Выбрать главу

Он дождался следующего поезда, а затем еще одного. Он прошел тот же путь в обратную сторону, и снова вернулся, и — сквозь мучительные видения своего бегства — всматривался вдаль, не покажется ли еще одно из этих чудовищ. Он блуждал около станции, выжидая, чтобы одно из них здесь остановилось; а когда оно остановилось и его отцепили от вагонов, чтобы налить воды, он подошел к нему и стал рассматривать его тяжелые колеса и медную грудь и думать о том, какой жестокой силой и могуществом наделено оно. О, видеть, как эти огромные колеса начинают медленно вращаться, и думать о том, как они надвигаются на тебя и крушат кости!..

Он заплатил за проезд до той деревни, где предполагал остановиться, и стал прохаживаться взад и вперед, посматривая вдоль железнодорожного пути: с одной стороны он видел долину, а с другой — темный мост. И вдруг, сделав поворот там, где оканчивалась деревянная платформа, по которой он прогуливался, он увидел человека, от которого бежал. Тот появился в дверях станционного здания, откуда вышел и он сам. И глаза их встретились. Потрясенный, он пошатнулся и упал на рельсы. Но, тотчас поднявшись, он отступил шага на два, чтобы увеличить расстояние между собою и преследователем, и, дыша быстро и прерывисто, посмотрел на него.

Он услышал крик, и снова крик, увидел, что лицо, искаженное жаждой мести, помертвело и перекосилось от ужаса… почувствовал, как дрожит земля… мгновенно понял… оно приближается… испустил вопль… оглянулся… увидел прямо перед собой красные глаза, затуманенные и тусклые при дневном свете… был сбит с ног, подхвачен, втянут кромсающими жерновами… они скрутили его, отрывая руки и ноги, и, иссушив своим огненным жаром ручеек его жизни, швырнули в воздух изуродованные останки. Когда путешественник, которого узнал Каркер, очнулся, он увидел четверых людей, несущих на дощатых носилках что-то тяжелое и неподвижное, чем-то прикрытое, и увидел, как отгоняли собак, обнюхивавших железнодорожное полотно, и золою засыпали кровь». Вот эта кровь и мешает уюту, что так бесцветен рядом с ее яркостью…

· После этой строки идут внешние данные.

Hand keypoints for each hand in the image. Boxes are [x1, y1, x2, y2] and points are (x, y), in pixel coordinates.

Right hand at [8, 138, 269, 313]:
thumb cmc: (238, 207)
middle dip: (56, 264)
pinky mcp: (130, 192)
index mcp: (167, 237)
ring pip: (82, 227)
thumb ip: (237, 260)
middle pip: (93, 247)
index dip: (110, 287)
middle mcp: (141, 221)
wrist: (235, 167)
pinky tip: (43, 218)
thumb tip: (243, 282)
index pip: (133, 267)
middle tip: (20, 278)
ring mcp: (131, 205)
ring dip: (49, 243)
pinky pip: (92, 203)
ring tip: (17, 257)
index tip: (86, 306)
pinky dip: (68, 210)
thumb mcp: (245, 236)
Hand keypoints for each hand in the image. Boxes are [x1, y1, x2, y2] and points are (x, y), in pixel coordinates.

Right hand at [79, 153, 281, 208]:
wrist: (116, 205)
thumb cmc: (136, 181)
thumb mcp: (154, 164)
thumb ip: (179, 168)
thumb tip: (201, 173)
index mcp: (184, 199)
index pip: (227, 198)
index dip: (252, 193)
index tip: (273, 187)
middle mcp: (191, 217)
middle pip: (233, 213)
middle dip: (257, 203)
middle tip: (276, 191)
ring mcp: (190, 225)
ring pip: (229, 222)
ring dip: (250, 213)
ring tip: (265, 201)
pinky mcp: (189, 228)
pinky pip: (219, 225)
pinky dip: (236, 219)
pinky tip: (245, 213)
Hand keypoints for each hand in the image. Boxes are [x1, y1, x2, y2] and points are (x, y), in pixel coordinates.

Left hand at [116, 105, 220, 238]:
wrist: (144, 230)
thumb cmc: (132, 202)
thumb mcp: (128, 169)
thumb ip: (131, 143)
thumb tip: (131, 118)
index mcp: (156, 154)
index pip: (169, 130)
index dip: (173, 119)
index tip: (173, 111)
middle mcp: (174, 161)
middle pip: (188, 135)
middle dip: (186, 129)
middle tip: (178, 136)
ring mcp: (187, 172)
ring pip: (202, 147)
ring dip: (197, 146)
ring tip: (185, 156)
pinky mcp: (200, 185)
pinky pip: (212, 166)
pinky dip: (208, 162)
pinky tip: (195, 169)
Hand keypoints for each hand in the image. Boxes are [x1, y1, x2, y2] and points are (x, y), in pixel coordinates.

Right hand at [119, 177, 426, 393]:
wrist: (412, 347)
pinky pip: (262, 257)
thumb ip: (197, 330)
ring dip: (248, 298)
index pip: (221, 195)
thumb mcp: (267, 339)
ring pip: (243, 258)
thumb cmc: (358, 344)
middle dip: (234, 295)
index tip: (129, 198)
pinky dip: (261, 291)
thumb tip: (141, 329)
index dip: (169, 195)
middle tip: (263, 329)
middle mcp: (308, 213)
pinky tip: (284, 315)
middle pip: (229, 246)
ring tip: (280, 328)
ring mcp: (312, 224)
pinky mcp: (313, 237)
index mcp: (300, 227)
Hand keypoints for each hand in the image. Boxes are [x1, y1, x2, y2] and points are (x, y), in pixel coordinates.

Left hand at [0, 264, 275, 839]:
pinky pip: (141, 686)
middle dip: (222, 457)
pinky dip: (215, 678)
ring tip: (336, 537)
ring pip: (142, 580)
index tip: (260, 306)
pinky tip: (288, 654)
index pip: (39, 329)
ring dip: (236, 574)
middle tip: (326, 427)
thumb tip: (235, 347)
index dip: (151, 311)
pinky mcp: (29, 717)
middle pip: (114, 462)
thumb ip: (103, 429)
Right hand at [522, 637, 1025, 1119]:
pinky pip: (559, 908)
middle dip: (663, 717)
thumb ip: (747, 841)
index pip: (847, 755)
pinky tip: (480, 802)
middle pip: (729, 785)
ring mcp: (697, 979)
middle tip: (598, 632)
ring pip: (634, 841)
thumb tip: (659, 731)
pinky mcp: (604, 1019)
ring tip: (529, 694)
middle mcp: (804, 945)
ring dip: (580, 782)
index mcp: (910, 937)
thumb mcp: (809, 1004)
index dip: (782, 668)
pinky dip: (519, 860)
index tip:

Продажи «Домби» к весне достигли 35 тысяч экземпляров, и люди продолжали покупать старые выпуски; за последний год автор заработал около четырех тысяч фунтов и впервые смог положить в банк капитал. Читатели не обращали внимания на мнение критиков — «Домби» стал самым удачным (пока) произведением Диккенса, и большинство современных литературоведов считают его значительным шагом вперед. Но для Честертона это измена себе, шаг в сторону: «Он стал постигать и осваивать незнакомые, более обычные дары; причастился чужих литературных достоинств — сложной тонкости Теккерея и обстоятельности Джордж Элиот… Я не уверен, улучшились ли его книги; уверен только, что в них стало меньше недостатков. Теперь он реже ошибался, избегая длиннот и пустот, почти не впадал в напыщенность, которая в его ранних романах утомляла тем больше, что он считал ее обязательной… „Домби“ — последний фарс, последняя книга, где действуют законы буффонады и тон задает балаганная нота. В определенном смысле следующую его книгу можно будет назвать первым романом». Ставим ли мы «Домби» на первое место в нашем списке? Нет; но — на одно из первых.

Летом Диккенсы жили, как обычно, в Бродстерсе, где Кэтрин чуть не погибла, когда лошадь понесла; глава семьи постоянно уезжал — дал со своей любительской труппой ряд спектаклей в Лондоне, Бирмингеме, Эдинбурге, Глазго, Манчестере и Ливерпуле, сбор — в пользу пожилых актеров. Писал рождественскую повесть «Одержимый, или Сделка с призраком». Фанни мучительно, медленно умирала, он перевез ее с семьей в дом под Лондоном, ходил к ней в течение июля и августа почти каждый вечер — попеременно со своим отцом. 2 сентября она умерла. Ей было 38 лет. Он провел следующие дни с Форстером — руки его дрожали, и о работе не было речи. (На следующий год умер сын Фанни — Диккенс писал Форстеру: «Господь отвернулся от меня».) Верный Форстер сопровождал его в Бродстерс, а в конце месяца — на пешеходную экскурсию по Рочестеру.